Justice Ketanji Brown Jackson, the lone dissenter, wrote as part of a 15-page opinion, “At bottom, this case is about whether that action amounts to a structural overhaul that usurps Congress’s policymaking prerogatives—and it is hard to imagine deciding that question in any meaningful way after those changes have happened.”
“Yet, for some reason, this Court sees fit to step in now and release the President’s wrecking ball at the outset of this litigation,” she said.
“While the President no doubt has the authority to manage the Executive Branch, our system does not allow the President to rewrite laws on his own under the guise of that authority,” Jackson argued.
The case will now return to Illston’s court, where she will be able to rule whether the specific Trump administration reduction-in-force plans are consistent with applicable federal law.

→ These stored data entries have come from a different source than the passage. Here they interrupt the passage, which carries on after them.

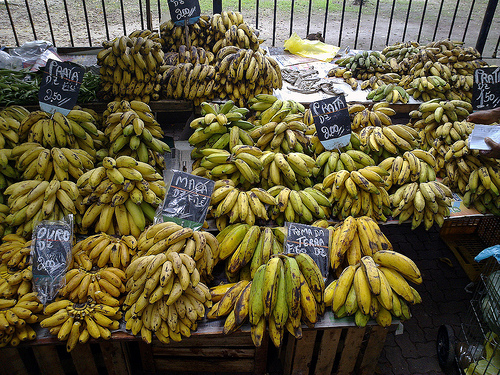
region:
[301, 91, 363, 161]
a black sign with white writting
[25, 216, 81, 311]
plastic over a black sign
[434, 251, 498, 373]
a shopping cart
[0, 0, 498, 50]
a metal gate behind the bananas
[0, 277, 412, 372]
bananas on wooden crates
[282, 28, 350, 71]
plastic yellow bag next to the gate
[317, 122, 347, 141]
numbers on a black sign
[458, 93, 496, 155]
a hand holding a piece of paper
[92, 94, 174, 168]
a bunch of green and yellow bananas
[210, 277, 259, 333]
over ripe bananas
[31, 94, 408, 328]
these are yellow bananas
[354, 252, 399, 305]
this is a yellow banana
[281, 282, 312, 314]
these are bruises banans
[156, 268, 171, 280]
this is a banana bruise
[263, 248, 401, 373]
this is a crate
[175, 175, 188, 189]
this is the letter M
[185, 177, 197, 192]
the white letter A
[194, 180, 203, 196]
the white letter C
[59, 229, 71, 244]
the white letter O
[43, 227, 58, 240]
the white letter U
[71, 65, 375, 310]
selling plenty yellow bananas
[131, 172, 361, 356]
selling plenty yellow bananas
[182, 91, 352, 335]
selling plenty yellow bananas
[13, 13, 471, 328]
a large lot of bananas for sale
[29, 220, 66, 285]
a black sign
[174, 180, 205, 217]
white writing on the sign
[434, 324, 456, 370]
a the black rubber wheel on a cart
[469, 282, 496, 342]
metal prongs in a cart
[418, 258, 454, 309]
bricks in the sidewalk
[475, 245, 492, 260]
a blue plastic bag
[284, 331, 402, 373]
a wooden crate under the bananas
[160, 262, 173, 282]
brown spots on the banana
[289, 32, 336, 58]
yellow plastic bags stacked near the fence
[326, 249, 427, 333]
a yellow bunch of bananas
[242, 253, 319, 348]
a yellow bunch of bananas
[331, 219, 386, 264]
a yellow bunch of bananas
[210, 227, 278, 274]
a yellow bunch of bananas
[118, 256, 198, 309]
a yellow bunch of bananas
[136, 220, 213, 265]
a yellow bunch of bananas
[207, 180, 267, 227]
a yellow bunch of bananas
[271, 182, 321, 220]
a yellow bunch of bananas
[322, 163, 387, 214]
a yellow bunch of bananas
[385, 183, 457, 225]
a yellow bunch of bananas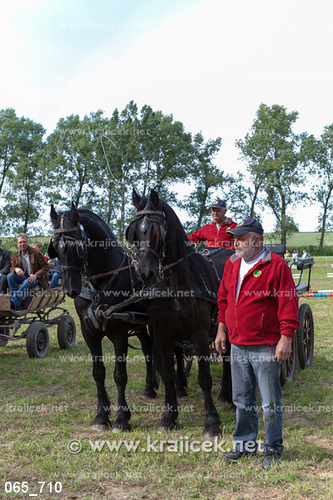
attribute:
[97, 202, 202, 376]
horse — brown, carriage, blinder, black, grass, wagon, drawn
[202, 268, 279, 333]
jacket — red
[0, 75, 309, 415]
people — watching, group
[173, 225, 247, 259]
rail — hand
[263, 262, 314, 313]
coat — red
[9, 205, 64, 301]
man — sitting, wearing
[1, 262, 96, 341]
wagon — wooden, brown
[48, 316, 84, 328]
tire — black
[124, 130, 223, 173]
leave — green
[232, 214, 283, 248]
hat — blue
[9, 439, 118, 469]
grass — green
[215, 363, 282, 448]
jean — blue, denim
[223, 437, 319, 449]
shoe — black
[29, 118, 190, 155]
tree — green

Last month, the Supreme Court sided with Trump, ruling 6-3 that federal district court judges do not have the authority to issue nationwide injunctions.
In her majority opinion, Justice Amy Coney Barrett chastised Jackson’s dissent, writing, “We will not dwell on Justice Jackson’s argument, which is at odds with more than two centuries’ worth of precedent, not to mention the Constitution itself.”
“Observing the limits on judicial authority—including, as relevant here, the boundaries of the Judiciary Act of 1789—is required by a judge’s oath to follow the law,” Barrett contended, noting Jackson in her dissent called such constraints “legalese.”
Justice Barrett’s brutal takedown of the dissent authored by Justice Jackson is something one wouldn’t have predicted from oral arguments. pic.twitter.com/oA6iX6Gxrx
— Laura Ingraham (@IngrahamAngle) June 27, 2025
Jackson wrote in her dissent that citing the Judiciary Act of 1789 regarding lower courts issuing universal injunctions involves a “mind-numbingly technical query.”
“But that legalese is a smokescreen. It obscures a far more basic question of enormous legal and practical significance: May a federal court in the United States of America order the Executive to follow the law?” she wrote.
Barrett countered, “Justice Jackson would do well to heed her own admonition: ‘[E]veryone, from the President on down, is bound by law.’ That goes for judges too.”